Our Holocene transect reveals additional complexity in recent times, with evidence for
further episodes of gene flow and localized population replacements. A striking example is
found in the Lake Baikal region in southern Siberia, where the newly reported genomes from
Ust’Belaya and recently published neighbouring Neolithic and Bronze Age sites show a
succession of three distinct genetic ancestries over a ~6 ky time span. The earliest individuals
show predominantly East Asian ancestry, closely related to the ancient individuals from DGC
(Figure 1; Extended Data Fig. 6, 7). In the early Bronze Age (BA), we observe a resurgence
of AP ancestry (up to ~50% ancestry fraction), as well as influence of West Eurasian Steppe
ANE ancestry represented by the early BA individuals from Afanasievo in the Altai region
(~10%) (Extended Data Fig. 7; Supplementary Data Table 3). This is consistent with
previous reports of gene flow from an unknown ANE-related source into Lake Baikal huntergatherers42.

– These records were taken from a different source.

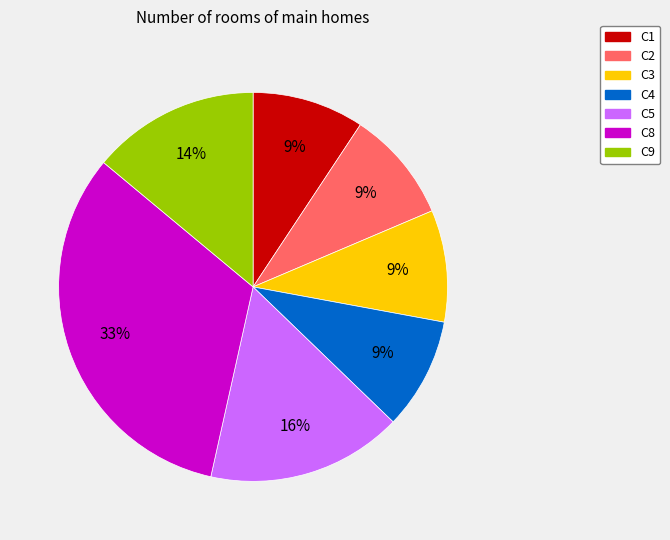

Count the number of slices in the pie.

7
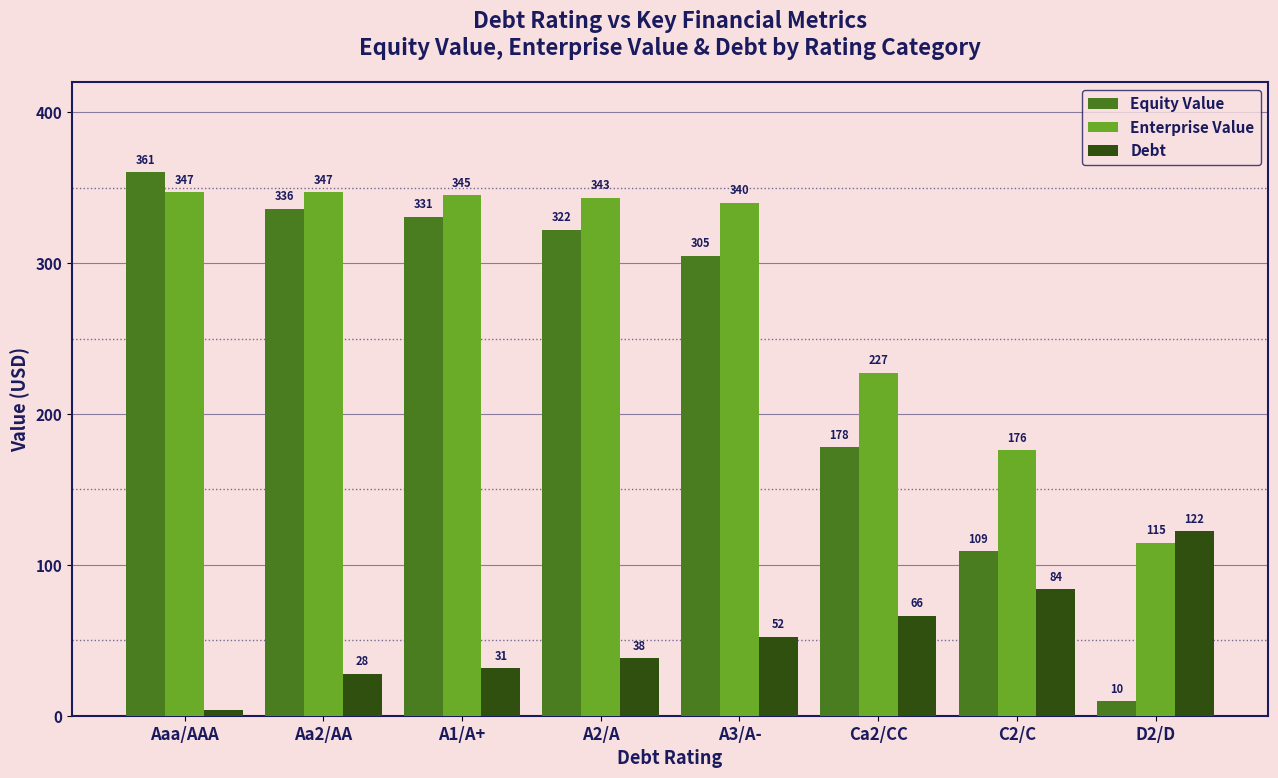

What are all the series names shown in the legend?

Equity Value, Enterprise Value, Debt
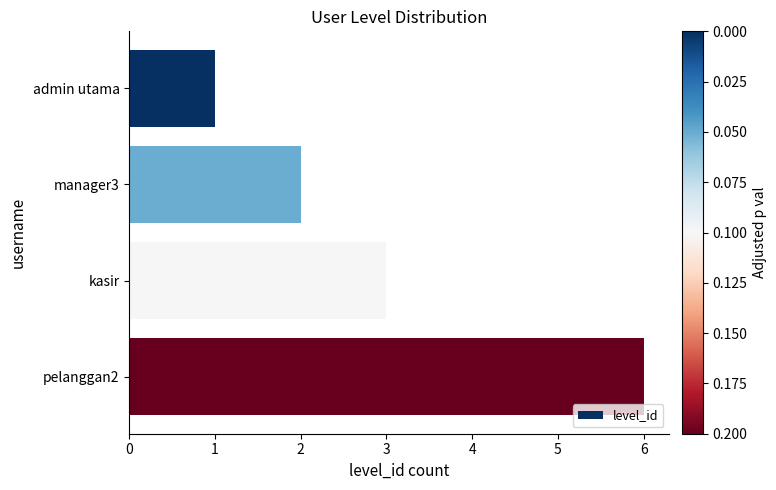

The chart shows a value of 3 at manager3. True or false?

False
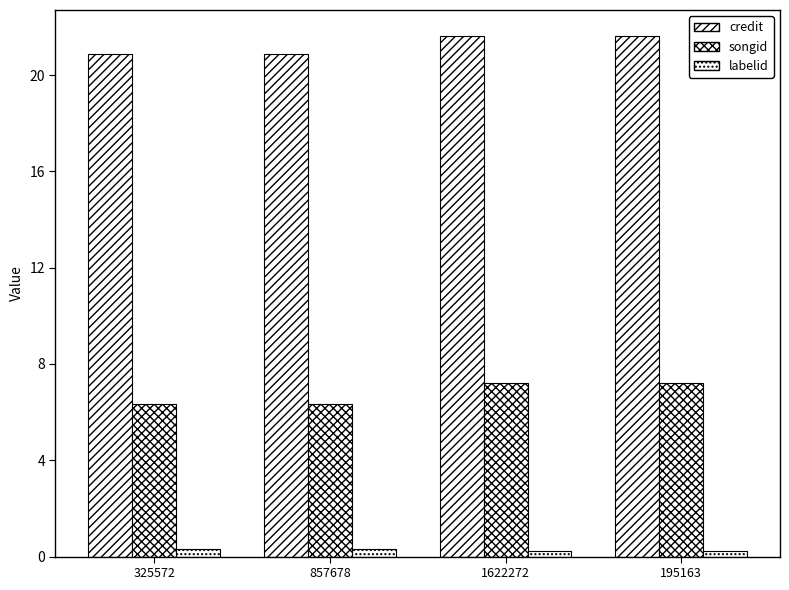

What position from the left is 857678?

2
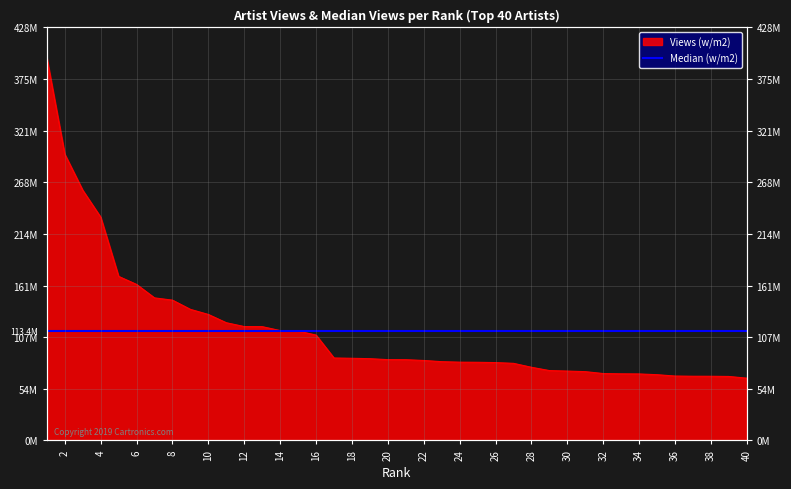

What is the minimum value shown in the chart?

64534232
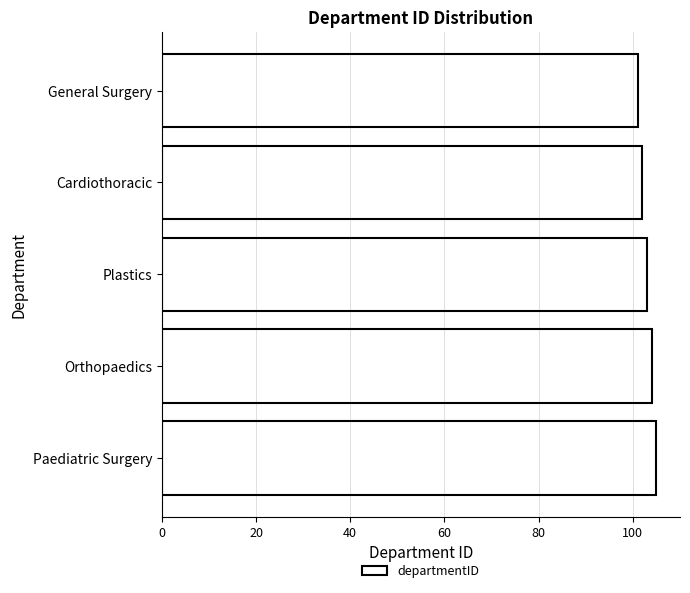

Which label corresponds to the largest value in the chart?

Paediatric Surgery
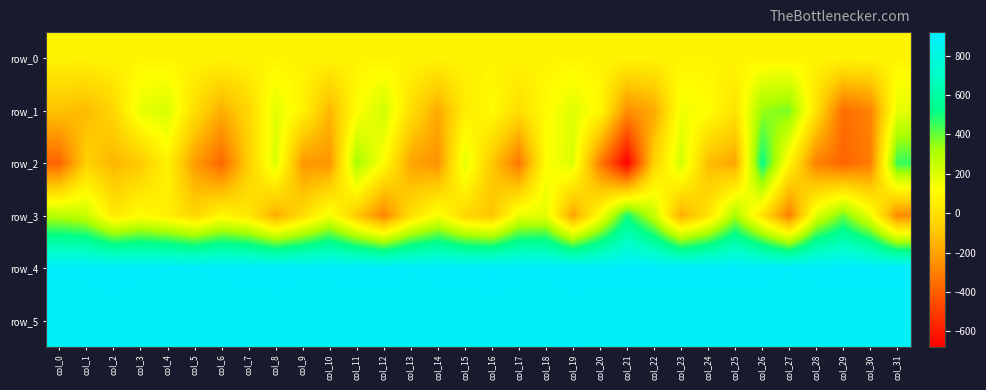

Reading right to left, extract all data points from this chart.

row_0: col_31=79.8	col_30=79.7	col_29=79.7	col_28=79.7	col_27=79.6	col_26=79.6	col_25=79.5	col_24=79.5	col_23=79.4	col_22=79.4	col_21=79.3	col_20=79.3	col_19=79.2	col_18=79.2	col_17=79.1	col_16=79.1	col_15=79.0	col_14=79.0	col_13=79.0	col_12=78.9	col_11=78.8	col_10=78.8	col_9=78.8	col_8=78.8	col_7=78.7	col_6=78.6	col_5=78.6	col_4=78.6	col_3=78.5	col_2=78.4	col_1=78.4	col_0=78.4
row_1: col_31=182.0	col_30=-293.0	col_29=-355.0	col_28=3.0	col_27=377.0	col_26=340.0	col_25=15.0	col_24=122.0	col_23=154.0	col_22=-182.0	col_21=-256.0	col_20=98.0	col_19=197.0	col_18=106.0	col_17=-5.0	col_16=110.0	col_15=44.0	col_14=-177.0	col_13=-2.0	col_12=232.0	col_11=111.0	col_10=-140.0	col_9=71.0	col_8=188.0	col_7=-35.0	col_6=-163.0	col_5=-7.0	col_4=213.0	col_3=178.0	col_2=-37.0	col_1=-129.0	col_0=-105.0
row_2: col_31=458.0	col_30=-312.0	col_29=-380.0	col_28=-294.0	col_27=78.0	col_26=523.0	col_25=-189.0	col_24=-122.0	col_23=228.0	col_22=-49.0	col_21=-679.0	col_20=-305.0	col_19=203.0	col_18=121.0	col_17=-327.0	col_16=-87.0	col_15=191.0	col_14=-248.0	col_13=-193.0	col_12=115.0	col_11=317.0	col_10=-241.0	col_9=-228.0	col_8=205.0	col_7=-67.0	col_6=-373.0	col_5=-215.0	col_4=73.0	col_3=-83.0	col_2=-143.0	col_1=-55.0	col_0=-382.0
row_3: col_31=-272.0	col_30=167.0	col_29=394.0	col_28=198.0	col_27=-301.0	col_26=10.0	col_25=317.0	col_24=18.0	col_23=-168.0	col_22=256.0	col_21=495.0	col_20=123.0	col_19=-194.0	col_18=186.0	col_17=174.0	col_16=-93.0	col_15=-32.0	col_14=142.0	col_13=0.0	col_12=-285.0	col_11=-80.0	col_10=155.0	col_9=-16.0	col_8=-167.0	col_7=30.0	col_6=91.0	col_5=-31.0	col_4=63.0	col_3=113.0	col_2=38.0	col_1=251.0	col_0=292.0
row_4: col_31=914.0	col_30=916.0	col_29=914.0	col_28=912.0	col_27=909.0	col_26=912.0	col_25=915.0	col_24=912.0	col_23=912.0	col_22=916.0	col_21=913.0	col_20=915.0	col_19=915.0	col_18=911.0	col_17=912.0	col_16=920.0	col_15=912.0	col_14=914.0	col_13=908.0	col_12=916.0	col_11=917.0	col_10=911.0	col_9=910.0	col_8=917.0	col_7=912.0	col_6=911.0	col_5=908.0	col_4=908.0	col_3=911.0	col_2=915.0	col_1=910.0	col_0=909.0
row_5: col_31=895.0	col_30=894.0	col_29=890.0	col_28=893.0	col_27=883.0	col_26=896.0	col_25=888.0	col_24=895.0	col_23=894.0	col_22=891.0	col_21=896.0	col_20=890.0	col_19=899.0	col_18=894.0	col_17=890.0	col_16=895.0	col_15=894.0	col_14=893.0	col_13=889.0	col_12=894.0	col_11=892.0	col_10=894.0	col_9=889.0	col_8=895.0	col_7=895.0	col_6=896.0	col_5=886.0	col_4=894.0	col_3=894.0	col_2=898.0	col_1=896.0	col_0=895.0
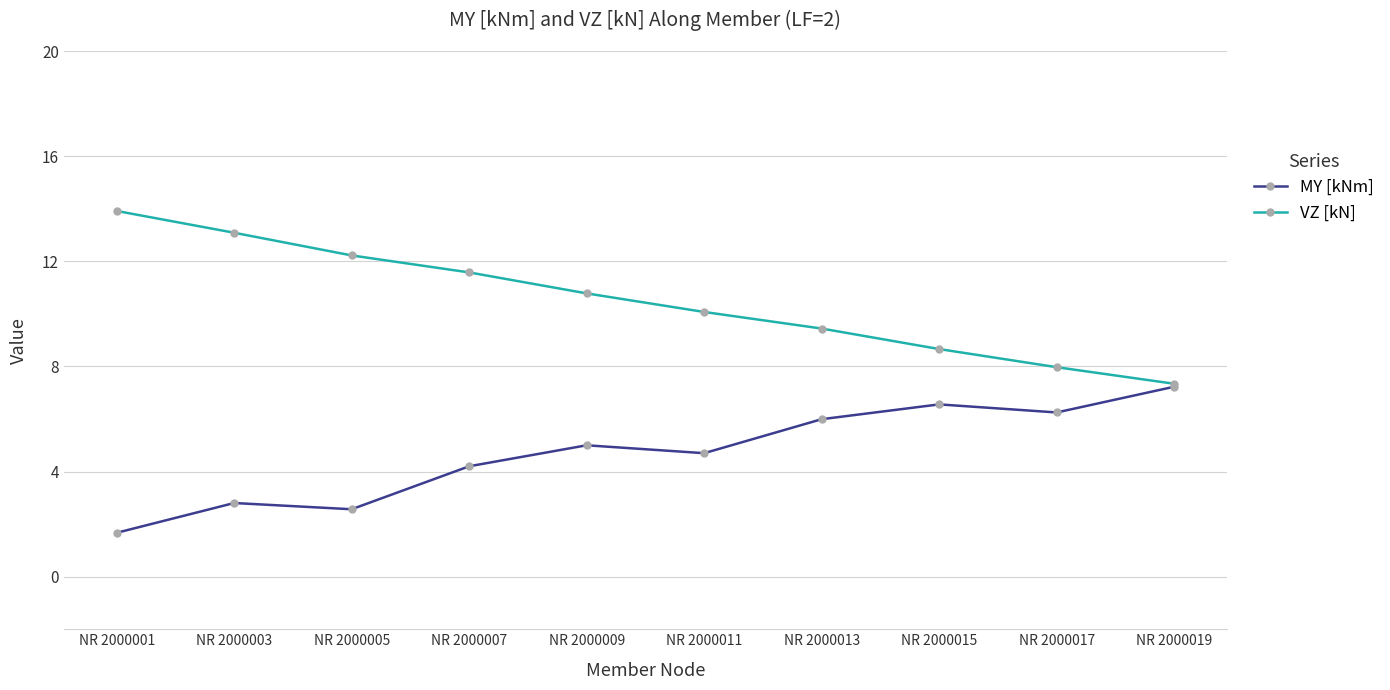

What are all the series names shown in the legend?

MY [kNm], VZ [kN]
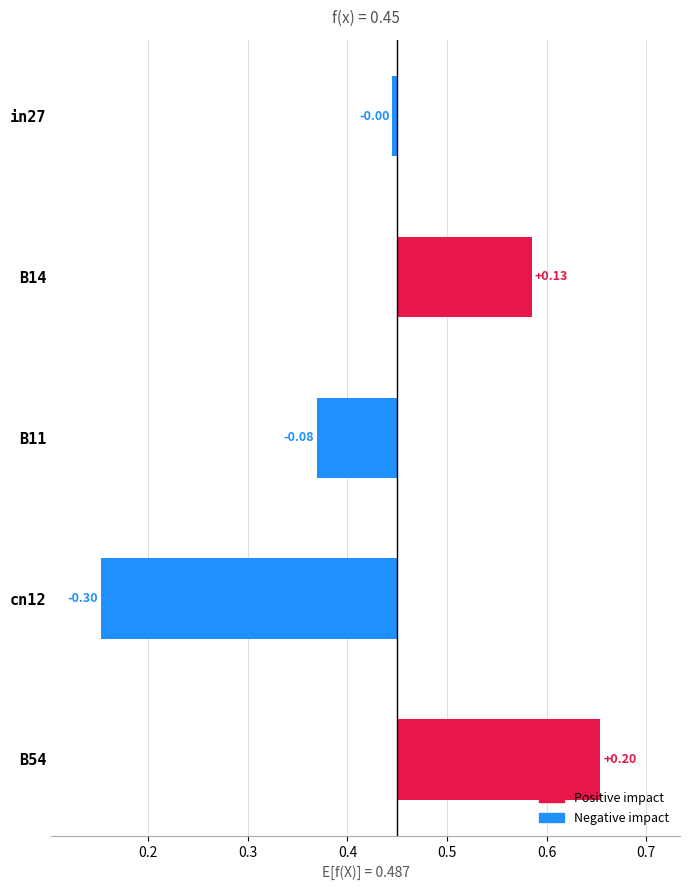

The value at B14 is 0.2. True or false?

False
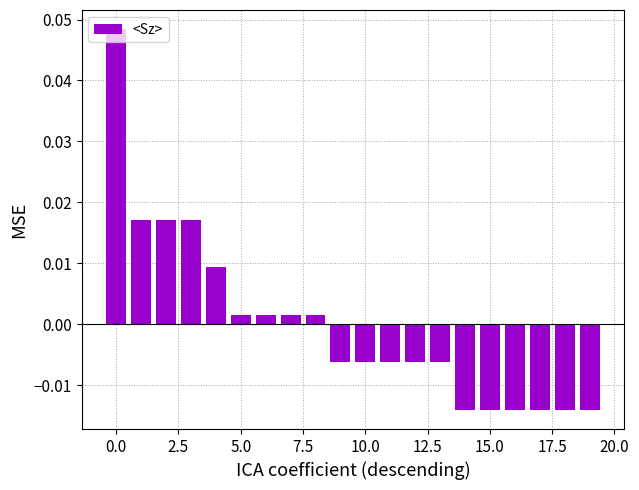

Are the bars horizontal?

No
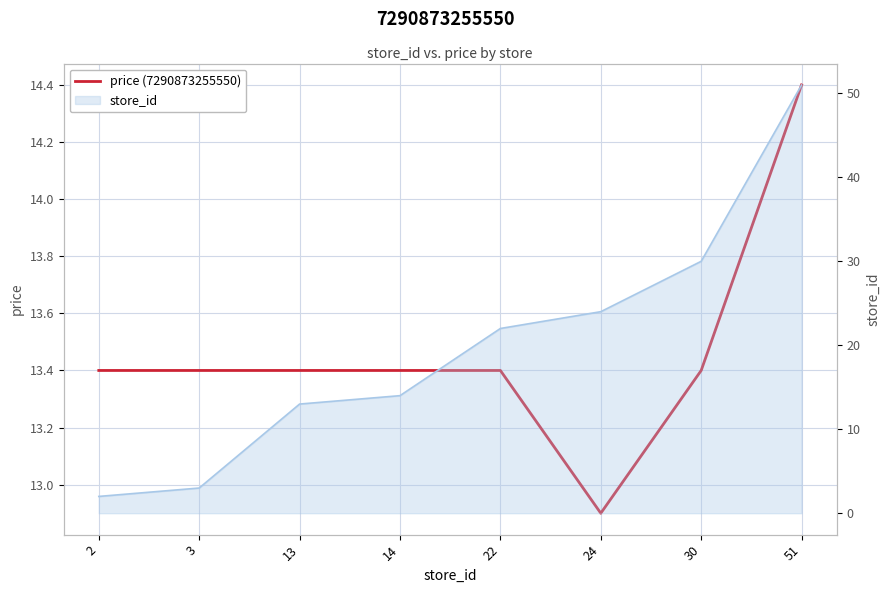

Reading left to right, what are all the values shown in this chart?

2=13.4	3=13.4	13=13.4	14=13.4	22=13.4	24=12.9	30=13.4	51=14.4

Our results suggest a southward expansion of AP as a possible source, which is
also consistent with the replacement of Y chromosome lineages observed at Lake Baikal,
from predominantly haplogroup N in the Neolithic to haplogroup Q in the BA42. Finally, the
most recent individual from Ust’Belaya, dated to ~600 years ago, falls along the Neosiberian
cline, similar to the ~760 year-old ‘Young Yana’ individual from northeastern Siberia,
demonstrating the widespread distribution of Neosiberian ancestry in the most recent epoch.
We show that most populations on this cline can be modelled as predominantly East Asian,
with varying proportions of West Eurasian ANE ancestry, with the largest proportions
observed in later ancient and modern Altaian populations (Extended Data Fig. 7;
Supplementary Data Table 3). Together, these findings show that by Holocene times there
was considerable population movement and admixture throughout southern and eastern
Siberia, with groups dispersing in multiple directions yet without clear evidence of the
wholesale population replacement seen in earlier Pleistocene times.
We further investigated whether these processes of population flux were a more widespread
phenomenon across all of Northern Eurasia. The striking spatial pattern of AP and East Asian
ancestry in modern populations observed using chromosome painting (Fig. 4) strongly
suggests that AP ancestry was once widespread, likely as far west as the Urals. At the western
edge of northern Eurasia, genetic and strontium isotope data from ancient individuals at the
Levänluhta site (Supplementary Information 1) documents the presence of Saami ancestry in
Southern Finland in the Late Holocene 1.5 kya. This ancestry component is currently limited
to the northern fringes of the region, mirroring the pattern observed for AP ancestry in
northeastern Siberia. However, while the ancient Saami individuals harbour East Asian
ancestry, we find that this is better modelled by DGC rather than AP, suggesting that AP
influence was likely restricted to the eastern side of the Urals (Extended Data Fig. 7;
Supplementary Data Table 3). Comparison of ancient Finns and Saami with their present-day
counterparts reveals additional gene flow over the past 1.6 kya, with evidence for West
Eurasian admixture into modern Saami. The ancient Finn from Levänluhta shows lower
Siberian ancestry than modern Finns (Extended Data Table 2), therefore likely representing
the dual-origin (Uralic/Scandinavian) gene pool of Finns.